Central Bank Governor Professor Patrick Honohan says the country's critics are failing to recognise the dynamism of Irish exports as the country quickly returns to a current account surplus, or the revolution in public accounts as tax reform kicks in.
In an interview in today's Daily Telegraph Professor Honohan also said that Irish tax revenues are undershooting a little but are not yet a worry.
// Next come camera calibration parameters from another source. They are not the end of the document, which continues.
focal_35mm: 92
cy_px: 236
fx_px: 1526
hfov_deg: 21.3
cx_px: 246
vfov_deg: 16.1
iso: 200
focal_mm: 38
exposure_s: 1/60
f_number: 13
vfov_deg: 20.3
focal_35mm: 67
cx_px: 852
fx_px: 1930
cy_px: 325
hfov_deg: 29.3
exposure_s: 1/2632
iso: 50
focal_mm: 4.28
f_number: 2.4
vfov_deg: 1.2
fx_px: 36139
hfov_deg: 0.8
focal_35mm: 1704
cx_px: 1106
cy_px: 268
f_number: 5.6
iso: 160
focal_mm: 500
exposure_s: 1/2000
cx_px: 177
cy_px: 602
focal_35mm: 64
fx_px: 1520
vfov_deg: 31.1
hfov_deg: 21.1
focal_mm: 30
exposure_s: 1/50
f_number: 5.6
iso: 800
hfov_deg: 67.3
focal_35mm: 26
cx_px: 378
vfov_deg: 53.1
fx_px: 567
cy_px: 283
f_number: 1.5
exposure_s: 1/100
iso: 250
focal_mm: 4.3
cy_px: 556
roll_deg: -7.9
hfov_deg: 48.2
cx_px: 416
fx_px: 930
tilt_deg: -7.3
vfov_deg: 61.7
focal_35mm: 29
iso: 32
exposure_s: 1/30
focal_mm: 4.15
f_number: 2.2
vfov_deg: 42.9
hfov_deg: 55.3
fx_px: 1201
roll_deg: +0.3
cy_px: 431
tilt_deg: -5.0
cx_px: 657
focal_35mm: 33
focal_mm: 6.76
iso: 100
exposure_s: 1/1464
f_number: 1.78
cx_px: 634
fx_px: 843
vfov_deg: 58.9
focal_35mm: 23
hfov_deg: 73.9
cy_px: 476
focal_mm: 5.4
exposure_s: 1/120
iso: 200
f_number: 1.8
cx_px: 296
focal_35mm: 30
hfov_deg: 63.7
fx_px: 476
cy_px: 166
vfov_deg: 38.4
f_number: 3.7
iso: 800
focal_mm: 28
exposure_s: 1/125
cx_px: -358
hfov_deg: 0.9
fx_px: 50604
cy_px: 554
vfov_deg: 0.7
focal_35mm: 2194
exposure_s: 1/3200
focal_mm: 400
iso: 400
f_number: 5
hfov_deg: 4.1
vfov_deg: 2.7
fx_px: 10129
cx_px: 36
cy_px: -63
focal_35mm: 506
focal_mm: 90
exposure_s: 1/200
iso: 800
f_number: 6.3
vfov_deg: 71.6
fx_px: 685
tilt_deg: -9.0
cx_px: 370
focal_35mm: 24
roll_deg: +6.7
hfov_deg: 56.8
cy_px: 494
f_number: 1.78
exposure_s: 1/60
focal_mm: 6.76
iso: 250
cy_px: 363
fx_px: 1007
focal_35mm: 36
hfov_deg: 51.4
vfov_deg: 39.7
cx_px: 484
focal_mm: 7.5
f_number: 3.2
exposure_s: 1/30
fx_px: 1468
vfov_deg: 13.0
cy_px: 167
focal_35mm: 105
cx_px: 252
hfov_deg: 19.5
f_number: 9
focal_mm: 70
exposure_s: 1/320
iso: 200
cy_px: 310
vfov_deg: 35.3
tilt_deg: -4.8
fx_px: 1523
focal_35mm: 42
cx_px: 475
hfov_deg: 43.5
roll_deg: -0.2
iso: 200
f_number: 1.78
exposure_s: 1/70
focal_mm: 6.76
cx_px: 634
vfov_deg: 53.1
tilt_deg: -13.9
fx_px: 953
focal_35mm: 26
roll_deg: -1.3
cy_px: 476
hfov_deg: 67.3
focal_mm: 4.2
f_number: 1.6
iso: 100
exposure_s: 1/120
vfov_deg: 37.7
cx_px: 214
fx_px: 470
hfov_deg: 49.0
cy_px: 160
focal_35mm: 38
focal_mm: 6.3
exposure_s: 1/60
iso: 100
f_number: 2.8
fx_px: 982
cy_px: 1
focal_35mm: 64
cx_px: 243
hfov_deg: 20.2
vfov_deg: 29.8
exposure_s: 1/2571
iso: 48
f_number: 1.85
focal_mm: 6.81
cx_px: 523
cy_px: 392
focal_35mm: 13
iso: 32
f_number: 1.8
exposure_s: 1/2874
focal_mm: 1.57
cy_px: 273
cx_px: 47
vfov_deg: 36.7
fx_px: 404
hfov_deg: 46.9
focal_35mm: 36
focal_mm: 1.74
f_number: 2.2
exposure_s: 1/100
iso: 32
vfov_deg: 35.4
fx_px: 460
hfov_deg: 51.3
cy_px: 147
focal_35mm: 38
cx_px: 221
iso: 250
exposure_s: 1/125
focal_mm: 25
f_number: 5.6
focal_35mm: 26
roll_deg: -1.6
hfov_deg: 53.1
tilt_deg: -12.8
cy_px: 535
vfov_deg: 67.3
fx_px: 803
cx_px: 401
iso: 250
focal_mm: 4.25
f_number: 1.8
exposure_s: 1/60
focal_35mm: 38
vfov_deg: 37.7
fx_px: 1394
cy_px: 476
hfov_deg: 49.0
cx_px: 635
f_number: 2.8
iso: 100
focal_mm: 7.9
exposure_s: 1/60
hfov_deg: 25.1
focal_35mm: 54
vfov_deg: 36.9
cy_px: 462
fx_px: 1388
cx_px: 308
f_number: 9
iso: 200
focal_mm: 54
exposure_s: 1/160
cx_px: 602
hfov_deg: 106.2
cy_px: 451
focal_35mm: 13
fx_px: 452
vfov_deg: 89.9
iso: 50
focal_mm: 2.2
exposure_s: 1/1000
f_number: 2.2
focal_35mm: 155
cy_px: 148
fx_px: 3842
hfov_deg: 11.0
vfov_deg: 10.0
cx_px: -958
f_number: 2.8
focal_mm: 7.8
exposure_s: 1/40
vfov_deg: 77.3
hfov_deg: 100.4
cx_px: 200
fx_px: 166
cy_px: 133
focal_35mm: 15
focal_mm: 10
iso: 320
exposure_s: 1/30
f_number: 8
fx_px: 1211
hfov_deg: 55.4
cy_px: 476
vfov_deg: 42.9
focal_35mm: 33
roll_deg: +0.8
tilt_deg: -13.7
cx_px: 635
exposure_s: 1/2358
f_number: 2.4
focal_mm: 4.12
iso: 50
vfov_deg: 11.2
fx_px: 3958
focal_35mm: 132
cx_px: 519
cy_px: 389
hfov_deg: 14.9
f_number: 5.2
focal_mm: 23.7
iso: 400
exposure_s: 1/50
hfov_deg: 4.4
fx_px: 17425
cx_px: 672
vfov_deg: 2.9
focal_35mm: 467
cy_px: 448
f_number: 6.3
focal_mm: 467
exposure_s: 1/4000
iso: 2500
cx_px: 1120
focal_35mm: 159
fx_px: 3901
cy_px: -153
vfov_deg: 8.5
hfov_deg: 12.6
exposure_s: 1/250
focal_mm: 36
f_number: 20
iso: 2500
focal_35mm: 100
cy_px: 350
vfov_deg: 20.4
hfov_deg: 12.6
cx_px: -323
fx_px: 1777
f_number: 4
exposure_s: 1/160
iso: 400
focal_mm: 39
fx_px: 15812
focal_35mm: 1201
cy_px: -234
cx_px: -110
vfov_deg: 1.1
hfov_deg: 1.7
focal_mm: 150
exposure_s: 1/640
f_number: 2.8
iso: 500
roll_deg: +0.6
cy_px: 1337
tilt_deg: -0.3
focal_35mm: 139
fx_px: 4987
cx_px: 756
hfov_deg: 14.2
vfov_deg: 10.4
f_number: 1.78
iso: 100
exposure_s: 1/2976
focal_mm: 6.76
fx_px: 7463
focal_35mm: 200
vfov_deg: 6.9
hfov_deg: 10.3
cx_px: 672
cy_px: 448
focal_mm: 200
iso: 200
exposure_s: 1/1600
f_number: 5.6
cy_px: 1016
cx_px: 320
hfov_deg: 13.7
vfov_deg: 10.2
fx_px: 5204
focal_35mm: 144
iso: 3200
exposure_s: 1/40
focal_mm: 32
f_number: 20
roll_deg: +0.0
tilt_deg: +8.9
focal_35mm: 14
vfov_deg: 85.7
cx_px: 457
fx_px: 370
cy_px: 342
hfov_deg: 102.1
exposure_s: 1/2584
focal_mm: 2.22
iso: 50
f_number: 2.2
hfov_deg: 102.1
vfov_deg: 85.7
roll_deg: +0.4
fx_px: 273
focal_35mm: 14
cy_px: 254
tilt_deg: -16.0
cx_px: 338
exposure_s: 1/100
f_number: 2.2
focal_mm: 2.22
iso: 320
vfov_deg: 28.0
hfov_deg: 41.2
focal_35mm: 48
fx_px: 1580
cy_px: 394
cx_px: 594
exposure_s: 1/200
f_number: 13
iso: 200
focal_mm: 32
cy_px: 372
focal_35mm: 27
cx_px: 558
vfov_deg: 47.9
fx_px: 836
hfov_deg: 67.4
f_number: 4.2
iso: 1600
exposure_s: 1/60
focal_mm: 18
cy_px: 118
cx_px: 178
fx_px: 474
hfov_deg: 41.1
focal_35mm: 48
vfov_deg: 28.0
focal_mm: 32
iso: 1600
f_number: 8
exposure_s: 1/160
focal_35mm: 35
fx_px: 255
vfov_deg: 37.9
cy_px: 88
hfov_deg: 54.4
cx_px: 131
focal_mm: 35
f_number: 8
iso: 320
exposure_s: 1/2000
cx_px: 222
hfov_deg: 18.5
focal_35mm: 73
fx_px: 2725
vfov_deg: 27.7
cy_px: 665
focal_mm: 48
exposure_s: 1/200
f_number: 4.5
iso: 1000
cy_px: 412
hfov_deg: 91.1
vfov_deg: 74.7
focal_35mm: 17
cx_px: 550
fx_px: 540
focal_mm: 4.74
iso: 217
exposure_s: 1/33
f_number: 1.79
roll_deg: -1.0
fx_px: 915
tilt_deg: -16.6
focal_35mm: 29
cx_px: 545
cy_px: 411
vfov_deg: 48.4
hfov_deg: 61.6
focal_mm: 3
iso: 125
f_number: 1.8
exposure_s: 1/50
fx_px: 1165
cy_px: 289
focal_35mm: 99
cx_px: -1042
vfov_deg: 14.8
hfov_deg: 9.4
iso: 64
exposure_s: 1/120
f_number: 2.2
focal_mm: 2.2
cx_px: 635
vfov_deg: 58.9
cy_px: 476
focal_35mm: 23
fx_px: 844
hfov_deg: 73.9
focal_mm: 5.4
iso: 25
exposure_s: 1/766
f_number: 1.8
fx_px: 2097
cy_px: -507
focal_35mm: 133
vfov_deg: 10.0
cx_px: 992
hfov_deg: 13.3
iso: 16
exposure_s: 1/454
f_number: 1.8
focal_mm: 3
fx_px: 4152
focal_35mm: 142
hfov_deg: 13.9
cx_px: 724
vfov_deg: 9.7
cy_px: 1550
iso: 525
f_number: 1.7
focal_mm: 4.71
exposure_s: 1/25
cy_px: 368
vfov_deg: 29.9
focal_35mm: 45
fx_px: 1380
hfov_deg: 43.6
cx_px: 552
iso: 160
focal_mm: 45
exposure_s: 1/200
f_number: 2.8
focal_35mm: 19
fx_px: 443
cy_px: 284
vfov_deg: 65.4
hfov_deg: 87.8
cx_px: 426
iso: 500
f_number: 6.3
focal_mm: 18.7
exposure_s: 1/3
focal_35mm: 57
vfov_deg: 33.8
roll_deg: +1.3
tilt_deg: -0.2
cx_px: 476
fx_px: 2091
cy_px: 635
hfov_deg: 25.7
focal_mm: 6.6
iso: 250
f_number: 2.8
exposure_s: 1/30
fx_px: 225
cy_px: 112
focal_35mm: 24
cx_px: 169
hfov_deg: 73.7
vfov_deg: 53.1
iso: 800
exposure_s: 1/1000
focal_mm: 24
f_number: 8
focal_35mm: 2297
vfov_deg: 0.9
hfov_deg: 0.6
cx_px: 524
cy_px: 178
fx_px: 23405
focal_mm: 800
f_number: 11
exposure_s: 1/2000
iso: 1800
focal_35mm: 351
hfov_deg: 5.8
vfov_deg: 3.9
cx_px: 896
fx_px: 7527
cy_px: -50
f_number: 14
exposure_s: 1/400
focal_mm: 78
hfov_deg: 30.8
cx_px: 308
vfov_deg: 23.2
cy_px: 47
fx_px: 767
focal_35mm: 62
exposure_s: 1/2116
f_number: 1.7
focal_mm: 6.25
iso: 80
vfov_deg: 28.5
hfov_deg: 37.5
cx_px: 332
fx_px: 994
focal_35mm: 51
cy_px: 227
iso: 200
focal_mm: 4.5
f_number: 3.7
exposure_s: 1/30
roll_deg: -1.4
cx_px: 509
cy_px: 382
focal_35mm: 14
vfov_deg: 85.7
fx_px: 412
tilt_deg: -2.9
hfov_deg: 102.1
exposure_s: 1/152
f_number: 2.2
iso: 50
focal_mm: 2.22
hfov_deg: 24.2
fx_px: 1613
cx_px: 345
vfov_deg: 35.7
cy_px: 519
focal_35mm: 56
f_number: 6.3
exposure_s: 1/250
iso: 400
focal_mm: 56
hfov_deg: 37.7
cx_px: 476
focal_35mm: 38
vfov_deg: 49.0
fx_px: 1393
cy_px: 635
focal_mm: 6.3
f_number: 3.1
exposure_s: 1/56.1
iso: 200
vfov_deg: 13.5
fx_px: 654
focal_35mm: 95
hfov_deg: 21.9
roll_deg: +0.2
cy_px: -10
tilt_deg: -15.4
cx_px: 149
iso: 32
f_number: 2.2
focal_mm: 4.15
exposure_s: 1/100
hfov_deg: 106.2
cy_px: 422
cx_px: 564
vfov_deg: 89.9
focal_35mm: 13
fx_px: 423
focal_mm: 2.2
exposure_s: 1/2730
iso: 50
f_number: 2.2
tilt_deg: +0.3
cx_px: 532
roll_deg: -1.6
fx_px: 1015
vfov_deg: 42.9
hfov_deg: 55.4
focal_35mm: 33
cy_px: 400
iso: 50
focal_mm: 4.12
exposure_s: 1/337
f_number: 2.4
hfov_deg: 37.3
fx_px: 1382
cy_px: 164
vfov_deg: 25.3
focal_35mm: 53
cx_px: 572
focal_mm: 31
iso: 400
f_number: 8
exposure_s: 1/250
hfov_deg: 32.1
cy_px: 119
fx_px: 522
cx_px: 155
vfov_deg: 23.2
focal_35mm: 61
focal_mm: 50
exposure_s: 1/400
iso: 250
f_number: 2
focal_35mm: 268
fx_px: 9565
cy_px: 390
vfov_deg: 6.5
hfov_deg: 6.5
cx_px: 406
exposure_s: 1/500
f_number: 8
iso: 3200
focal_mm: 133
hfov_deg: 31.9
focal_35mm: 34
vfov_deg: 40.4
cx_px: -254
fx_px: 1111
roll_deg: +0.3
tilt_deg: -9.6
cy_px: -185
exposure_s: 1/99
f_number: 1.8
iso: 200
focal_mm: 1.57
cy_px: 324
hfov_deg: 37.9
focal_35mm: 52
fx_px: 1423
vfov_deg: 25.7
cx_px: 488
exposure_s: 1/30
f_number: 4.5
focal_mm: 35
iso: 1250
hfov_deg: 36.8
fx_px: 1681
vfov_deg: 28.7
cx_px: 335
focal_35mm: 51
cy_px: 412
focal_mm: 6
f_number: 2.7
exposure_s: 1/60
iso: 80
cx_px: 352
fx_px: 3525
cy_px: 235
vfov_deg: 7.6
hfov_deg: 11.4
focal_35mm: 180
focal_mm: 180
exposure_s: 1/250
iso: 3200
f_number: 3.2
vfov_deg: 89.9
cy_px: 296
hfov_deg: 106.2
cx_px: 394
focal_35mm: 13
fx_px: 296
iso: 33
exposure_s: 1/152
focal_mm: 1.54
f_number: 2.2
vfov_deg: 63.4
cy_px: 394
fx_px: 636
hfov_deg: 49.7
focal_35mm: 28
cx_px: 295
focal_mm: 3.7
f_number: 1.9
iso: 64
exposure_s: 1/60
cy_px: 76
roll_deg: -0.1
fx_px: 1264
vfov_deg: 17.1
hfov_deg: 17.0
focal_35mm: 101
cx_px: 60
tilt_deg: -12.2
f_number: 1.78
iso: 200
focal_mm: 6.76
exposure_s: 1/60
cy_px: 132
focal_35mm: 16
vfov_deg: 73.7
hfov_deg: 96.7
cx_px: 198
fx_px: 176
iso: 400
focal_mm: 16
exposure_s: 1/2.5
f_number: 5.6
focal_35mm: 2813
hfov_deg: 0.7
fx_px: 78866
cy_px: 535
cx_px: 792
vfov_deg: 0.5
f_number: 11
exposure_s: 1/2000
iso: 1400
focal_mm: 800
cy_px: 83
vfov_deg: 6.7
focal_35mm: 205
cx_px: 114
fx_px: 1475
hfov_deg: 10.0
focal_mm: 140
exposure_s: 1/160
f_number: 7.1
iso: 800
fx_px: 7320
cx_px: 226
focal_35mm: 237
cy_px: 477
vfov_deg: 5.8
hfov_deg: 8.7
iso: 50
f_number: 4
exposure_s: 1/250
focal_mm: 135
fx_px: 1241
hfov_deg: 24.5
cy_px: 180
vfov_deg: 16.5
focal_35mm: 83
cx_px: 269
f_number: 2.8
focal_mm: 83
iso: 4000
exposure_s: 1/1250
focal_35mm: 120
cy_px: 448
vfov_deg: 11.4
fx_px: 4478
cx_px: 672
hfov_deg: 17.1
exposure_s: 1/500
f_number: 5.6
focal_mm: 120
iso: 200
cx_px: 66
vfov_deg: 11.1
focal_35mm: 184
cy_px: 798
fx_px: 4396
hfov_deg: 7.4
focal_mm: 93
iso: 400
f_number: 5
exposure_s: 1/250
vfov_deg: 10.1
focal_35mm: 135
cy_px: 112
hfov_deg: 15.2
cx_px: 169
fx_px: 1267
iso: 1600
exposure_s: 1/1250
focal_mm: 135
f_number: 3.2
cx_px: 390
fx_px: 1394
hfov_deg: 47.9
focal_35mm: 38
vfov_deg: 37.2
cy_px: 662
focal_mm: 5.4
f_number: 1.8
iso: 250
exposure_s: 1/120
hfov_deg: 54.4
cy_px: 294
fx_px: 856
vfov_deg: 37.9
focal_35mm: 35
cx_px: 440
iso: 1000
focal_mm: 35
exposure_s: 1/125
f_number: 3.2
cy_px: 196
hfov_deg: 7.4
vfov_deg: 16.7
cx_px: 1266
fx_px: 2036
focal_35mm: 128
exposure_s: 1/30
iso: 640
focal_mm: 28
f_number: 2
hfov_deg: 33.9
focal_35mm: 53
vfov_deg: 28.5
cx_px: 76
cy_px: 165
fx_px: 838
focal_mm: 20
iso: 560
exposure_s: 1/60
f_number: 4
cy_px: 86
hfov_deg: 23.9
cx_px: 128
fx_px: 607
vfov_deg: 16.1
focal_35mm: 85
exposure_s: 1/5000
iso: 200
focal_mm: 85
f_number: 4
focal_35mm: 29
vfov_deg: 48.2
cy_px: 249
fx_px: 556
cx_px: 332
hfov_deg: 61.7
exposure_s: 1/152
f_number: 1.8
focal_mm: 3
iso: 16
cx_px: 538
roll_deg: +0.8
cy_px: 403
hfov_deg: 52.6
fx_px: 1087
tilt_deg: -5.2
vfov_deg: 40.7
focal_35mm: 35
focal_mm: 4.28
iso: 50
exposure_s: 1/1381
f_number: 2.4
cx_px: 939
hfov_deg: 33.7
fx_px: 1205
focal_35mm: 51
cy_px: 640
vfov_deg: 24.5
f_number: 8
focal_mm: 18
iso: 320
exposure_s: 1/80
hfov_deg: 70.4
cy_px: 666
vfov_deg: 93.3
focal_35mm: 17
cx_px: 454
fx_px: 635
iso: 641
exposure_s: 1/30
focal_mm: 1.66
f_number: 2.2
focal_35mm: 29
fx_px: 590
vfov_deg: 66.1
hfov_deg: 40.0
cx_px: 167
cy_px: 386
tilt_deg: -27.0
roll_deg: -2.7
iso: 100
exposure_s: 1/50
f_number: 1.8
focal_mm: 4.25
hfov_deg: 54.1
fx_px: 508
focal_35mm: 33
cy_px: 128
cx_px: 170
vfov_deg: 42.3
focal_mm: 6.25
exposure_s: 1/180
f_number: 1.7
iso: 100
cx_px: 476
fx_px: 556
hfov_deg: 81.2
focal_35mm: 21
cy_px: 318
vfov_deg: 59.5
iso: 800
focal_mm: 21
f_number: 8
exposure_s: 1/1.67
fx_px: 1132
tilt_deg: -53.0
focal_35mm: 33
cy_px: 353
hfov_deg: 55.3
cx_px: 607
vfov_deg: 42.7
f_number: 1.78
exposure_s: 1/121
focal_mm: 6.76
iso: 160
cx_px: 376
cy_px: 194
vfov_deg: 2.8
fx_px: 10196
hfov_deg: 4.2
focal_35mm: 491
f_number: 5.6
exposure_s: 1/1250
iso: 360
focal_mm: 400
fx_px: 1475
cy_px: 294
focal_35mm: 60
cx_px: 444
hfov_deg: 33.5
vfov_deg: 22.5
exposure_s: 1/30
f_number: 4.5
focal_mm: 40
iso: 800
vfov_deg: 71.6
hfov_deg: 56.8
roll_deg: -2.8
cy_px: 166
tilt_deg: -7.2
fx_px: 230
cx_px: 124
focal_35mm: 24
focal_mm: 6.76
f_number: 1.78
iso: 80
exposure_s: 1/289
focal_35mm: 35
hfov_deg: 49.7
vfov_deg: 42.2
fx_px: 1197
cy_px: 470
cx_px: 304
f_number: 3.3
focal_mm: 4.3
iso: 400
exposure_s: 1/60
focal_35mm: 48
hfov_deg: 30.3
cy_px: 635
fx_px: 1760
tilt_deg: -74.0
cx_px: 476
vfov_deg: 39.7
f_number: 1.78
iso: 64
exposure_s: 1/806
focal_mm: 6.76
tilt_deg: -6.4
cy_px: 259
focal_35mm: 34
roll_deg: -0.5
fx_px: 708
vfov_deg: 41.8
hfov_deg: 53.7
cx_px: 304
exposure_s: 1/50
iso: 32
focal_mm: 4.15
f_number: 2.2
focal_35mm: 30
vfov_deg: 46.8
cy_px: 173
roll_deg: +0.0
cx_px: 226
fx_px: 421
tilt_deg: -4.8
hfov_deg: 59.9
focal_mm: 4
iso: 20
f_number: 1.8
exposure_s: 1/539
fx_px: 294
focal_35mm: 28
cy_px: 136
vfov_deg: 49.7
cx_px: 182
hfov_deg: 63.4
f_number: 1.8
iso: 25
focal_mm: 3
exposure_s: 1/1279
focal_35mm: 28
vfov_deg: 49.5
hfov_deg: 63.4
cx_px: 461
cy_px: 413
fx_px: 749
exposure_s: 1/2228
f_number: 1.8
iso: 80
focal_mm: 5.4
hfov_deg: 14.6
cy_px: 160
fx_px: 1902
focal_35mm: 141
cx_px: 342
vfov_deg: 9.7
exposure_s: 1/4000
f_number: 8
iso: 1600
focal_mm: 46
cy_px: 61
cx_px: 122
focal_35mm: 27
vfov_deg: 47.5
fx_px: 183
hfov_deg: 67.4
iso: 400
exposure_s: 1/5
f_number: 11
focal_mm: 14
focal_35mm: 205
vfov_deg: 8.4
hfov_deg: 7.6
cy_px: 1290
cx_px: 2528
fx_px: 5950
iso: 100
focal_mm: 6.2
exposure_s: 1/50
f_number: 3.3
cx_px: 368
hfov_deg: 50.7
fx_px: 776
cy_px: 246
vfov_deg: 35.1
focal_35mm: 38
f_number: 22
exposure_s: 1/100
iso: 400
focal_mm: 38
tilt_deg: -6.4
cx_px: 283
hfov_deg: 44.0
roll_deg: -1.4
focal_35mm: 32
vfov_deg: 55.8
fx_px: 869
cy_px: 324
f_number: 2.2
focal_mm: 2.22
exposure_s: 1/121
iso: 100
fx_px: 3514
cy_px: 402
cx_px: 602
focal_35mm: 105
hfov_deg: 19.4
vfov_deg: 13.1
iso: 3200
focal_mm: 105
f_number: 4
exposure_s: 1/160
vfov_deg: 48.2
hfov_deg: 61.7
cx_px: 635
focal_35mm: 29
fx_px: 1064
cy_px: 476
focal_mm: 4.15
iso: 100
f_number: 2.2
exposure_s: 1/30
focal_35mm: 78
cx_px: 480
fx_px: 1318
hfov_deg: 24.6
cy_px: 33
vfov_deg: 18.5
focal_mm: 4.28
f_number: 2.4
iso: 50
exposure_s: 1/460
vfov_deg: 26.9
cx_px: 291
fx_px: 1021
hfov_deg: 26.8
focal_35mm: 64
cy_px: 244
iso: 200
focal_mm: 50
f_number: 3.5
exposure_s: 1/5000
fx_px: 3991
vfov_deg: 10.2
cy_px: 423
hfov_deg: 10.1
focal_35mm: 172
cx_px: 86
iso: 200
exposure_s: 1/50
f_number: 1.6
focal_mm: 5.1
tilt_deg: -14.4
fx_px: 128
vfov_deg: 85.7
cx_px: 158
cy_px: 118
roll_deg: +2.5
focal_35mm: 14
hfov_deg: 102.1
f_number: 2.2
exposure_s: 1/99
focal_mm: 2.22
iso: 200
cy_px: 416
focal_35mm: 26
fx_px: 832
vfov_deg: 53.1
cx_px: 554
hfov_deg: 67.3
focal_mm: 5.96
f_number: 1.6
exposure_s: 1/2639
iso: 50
He is quoted as saying that the net cost to the Irish State of recapitalising the banks is €25 billion, or 15-16% of Irish GDP.
He said the premium investors' demand to hold Irish 10-year bonds over German bunds is 'ridiculous' and a setback after budgetary reforms.
'The spreads are a setback for our hopes of a narrowing to reflect the fiscal credibility of the country,' Professor Honohan said in the newspaper. 'I don't look at them every day but at this level they are ridiculous.'
Spreads on Irish 10-year bonds reached 2.97 percentage points over German Bunds yesterday amid reports the European Central Bank is intervening to shore up Irish debt, a reversal of the bank's plans to withdraw emergency support.
The rise in spreads come after higher costs to support Anglo Irish Bank were revealed earlier this week, when the European Commission said it approved Government support worth €24.3 billion for the bank, significantly higher than earlier estimates.
Professor Honohan also said that Ireland is not at risk of being pushed into a deflationary spiral by the discipline of European Monetary Union membership.